__DOCUMENT TEXT__

Photo 2. “El Tunal con el Águila que hallaron en la laguna”; De Tovar, Juan (1585): “The Tovar Codex”. Photography taken from: [consulted 20/October/2015].

The prickly pear cactus is found in the origin of the name of the capital city of the Aztecs, the Tenochtli or Stone Prickly Pear is the root of Tenochtitlán, the former name of Mexico City. In his comments on Hernández’s work, Isaac Ochoterena, reported “tenochtli” would receive the name of Opuntia ficus-indica (Bravo, 1937 cit. by Hernández and Ochoterena, 1942-1946). Furthermore, the prickly pear cactus refers to the mythological foundation of the city. It was found in the basis of the Aztec prophecy to settle in the land promised by their principal deity, Huitzilopochtli. Angel María Garibay (1964) recovers the myth by translating and interpreting documents from the 16th century: the priest Cuauhtequezqui (who is identified as a representation of Huitzilopochtli) kills Cópil (another god from the Aztec pantheon) and buries his heart in the reeds. He then orders the tribe:

Go and seek a wild prickly pear cactus: there you will see an eagle perched serenely. There it eats, there it preens its feathers and our heart shall be glad at this: There lies the heart of Cópil that you threw there where the water turns and turns! …That wild prickly pear cactus has sprung up from the heart of Cópil! (Garibay 1964: 36-44).

According to Salvador Novo (1976), it was from this narrative that the prickly pear cactus entered the heraldry and diet of Mexicans. In fact, knowledge of how to use it is knowledge of how to eat it, approaching a sacred act. To eat the pulp, the prickly pear must be skinned: the tender leaf must be free of needles and the skin removed. When the tender leaf is pulled off, the prickly pear cactus will yield more leaves, thus providing food generously. Skinning the prickly pear cactus emulates another god from Aztec mythology, Xipe Tótec, the “flayed one,” who represented spring and renewal.

Many aspects can be gathered from the bio-cultural or territorial anchorage of the prickly pear cactus, but the mythological and historical dimension of its consumption is one of the most interesting for understanding how this plant is present in the collective imagination of the center and north of Mexico. It is in the composition of its cuisine and in the communities that see common heritage in the cactus and a defense against scarcity and famine. More recently, it is in the formation of all kinds of companies dedicated to farming, transformation and sale of this peculiar vegetable. In this sense, some producers in Tlalnepantla commented the following in interviews:

…Definitely…this product that God offered us and that grows in our town, we are really happy. In good times, and with a little bit of production, you can make some money and keep your family happy and with no need to suffer (Rubio, Fausto; personal communication, 10 June 2008).

In the following section, we shall see through detailed examination that these mythological and historical factors have survived in the farming of this cactus. However, these must be understood within a perspective of cooperation and conflict that is marked by growth in the cities in the center of Mexico and by emigration, as Mexicans have taken their collective imagination, cuisine and culture of fresh indigenous foodstuffs beyond Mexico’s borders.

[Stored records]
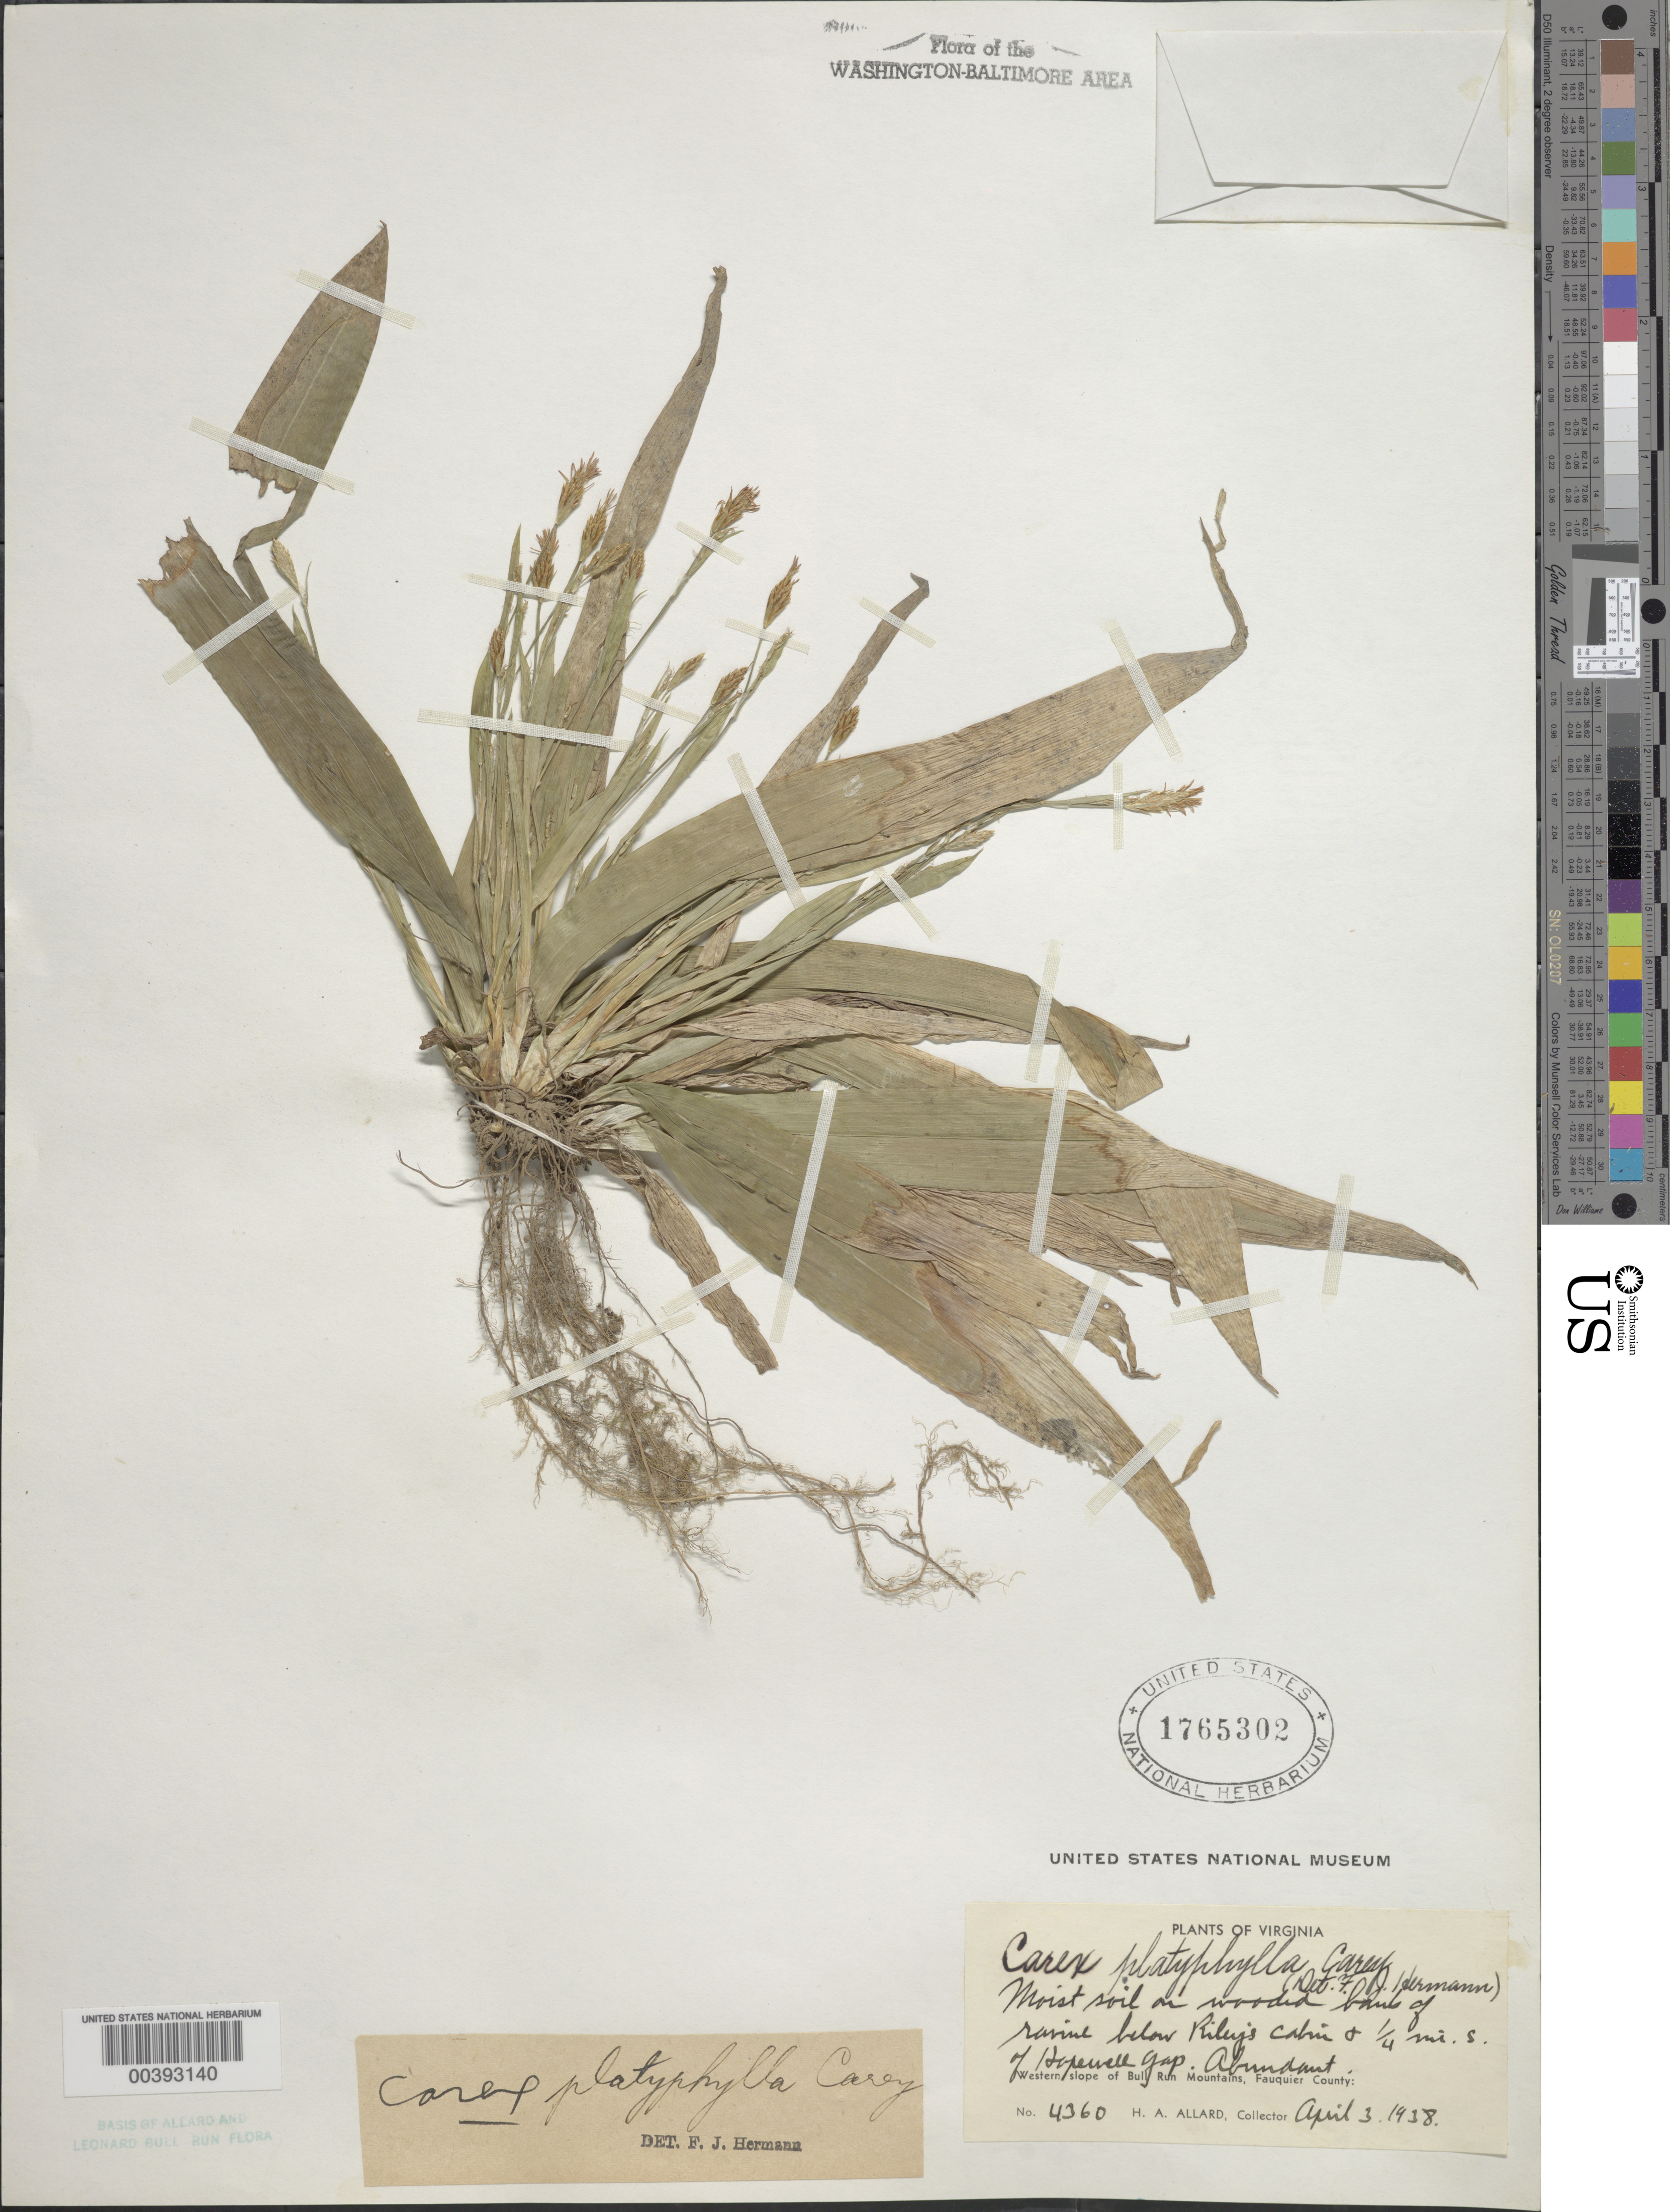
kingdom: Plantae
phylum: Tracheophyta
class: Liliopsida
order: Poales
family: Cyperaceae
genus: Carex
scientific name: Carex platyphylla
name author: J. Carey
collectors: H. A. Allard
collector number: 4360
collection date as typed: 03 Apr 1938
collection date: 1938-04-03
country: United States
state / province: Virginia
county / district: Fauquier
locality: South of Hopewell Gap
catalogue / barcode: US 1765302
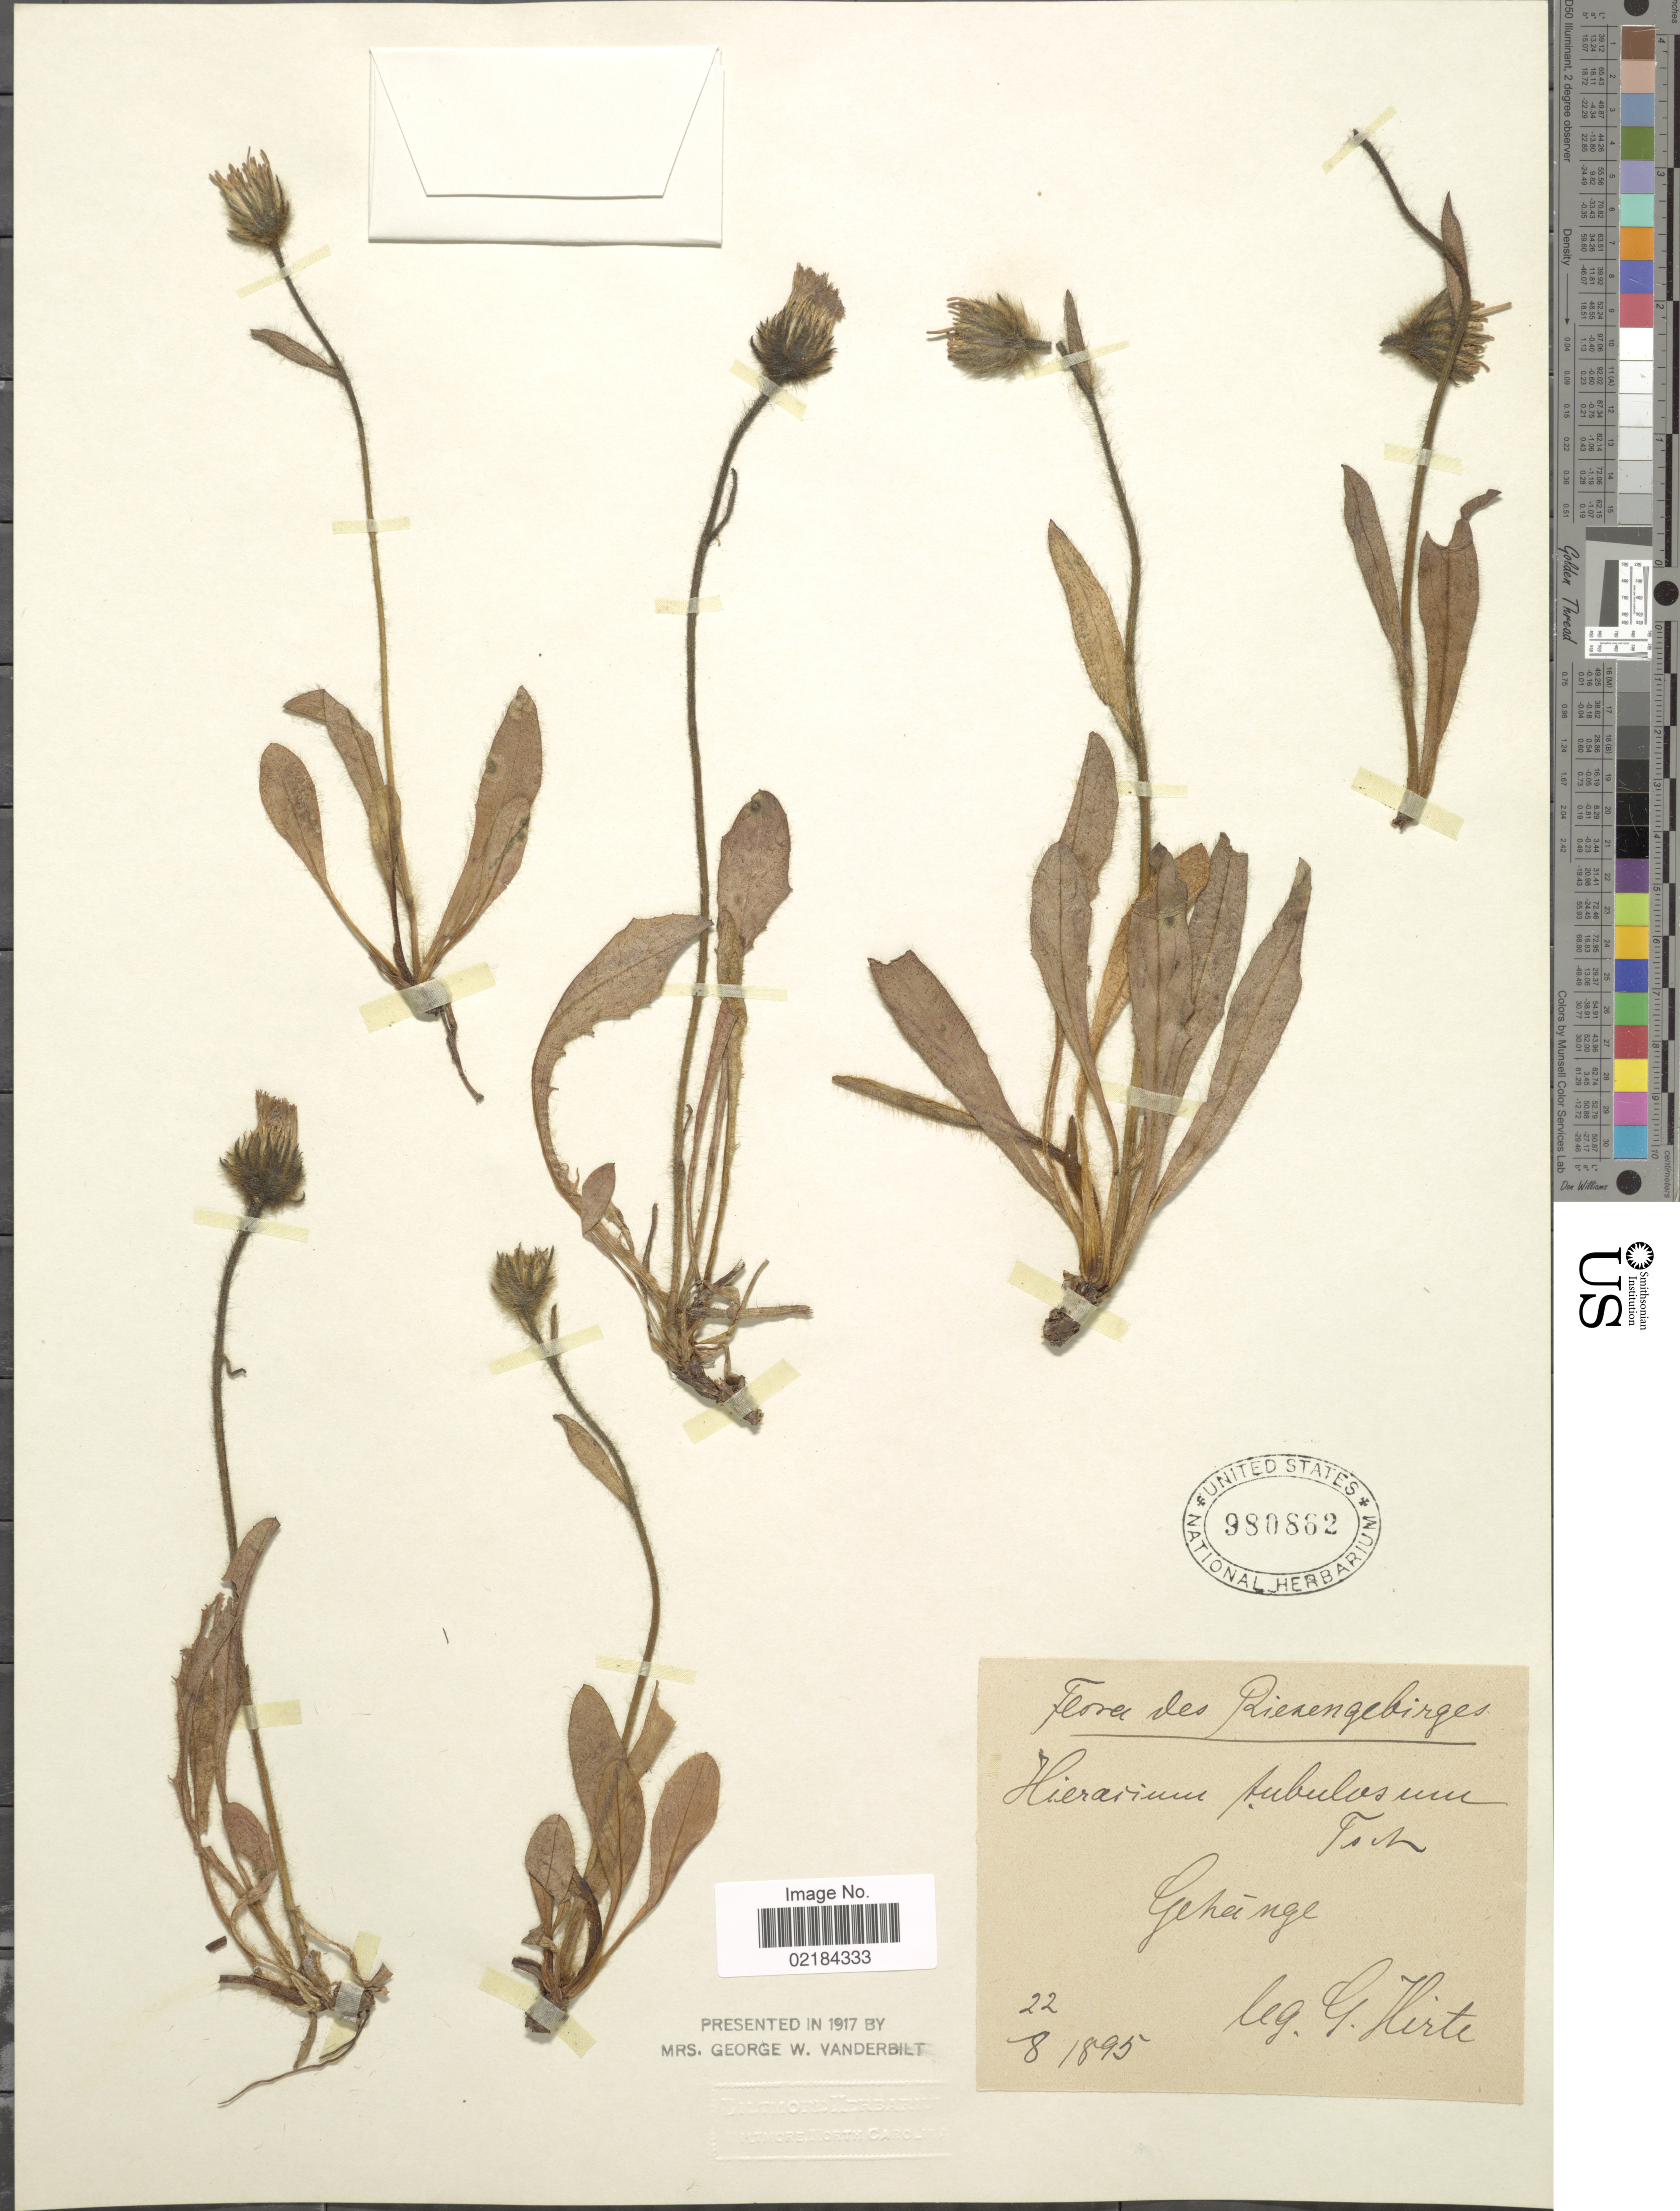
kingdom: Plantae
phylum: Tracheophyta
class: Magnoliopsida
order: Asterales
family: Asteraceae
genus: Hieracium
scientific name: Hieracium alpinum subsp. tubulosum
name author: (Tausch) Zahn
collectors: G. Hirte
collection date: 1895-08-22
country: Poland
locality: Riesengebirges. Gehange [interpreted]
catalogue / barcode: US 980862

__WORK REQUIRED__
Print the part of the prickly pear cactus passage starting at "According to Salvador" and ending at "spring and renewal.".

__RESPONSE__
According to Salvador Novo (1976), it was from this narrative that the prickly pear cactus entered the heraldry and diet of Mexicans. In fact, knowledge of how to use it is knowledge of how to eat it, approaching a sacred act. To eat the pulp, the prickly pear must be skinned: the tender leaf must be free of needles and the skin removed. When the tender leaf is pulled off, the prickly pear cactus will yield more leaves, thus providing food generously. Skinning the prickly pear cactus emulates another god from Aztec mythology, Xipe Tótec, the “flayed one,” who represented spring and renewal.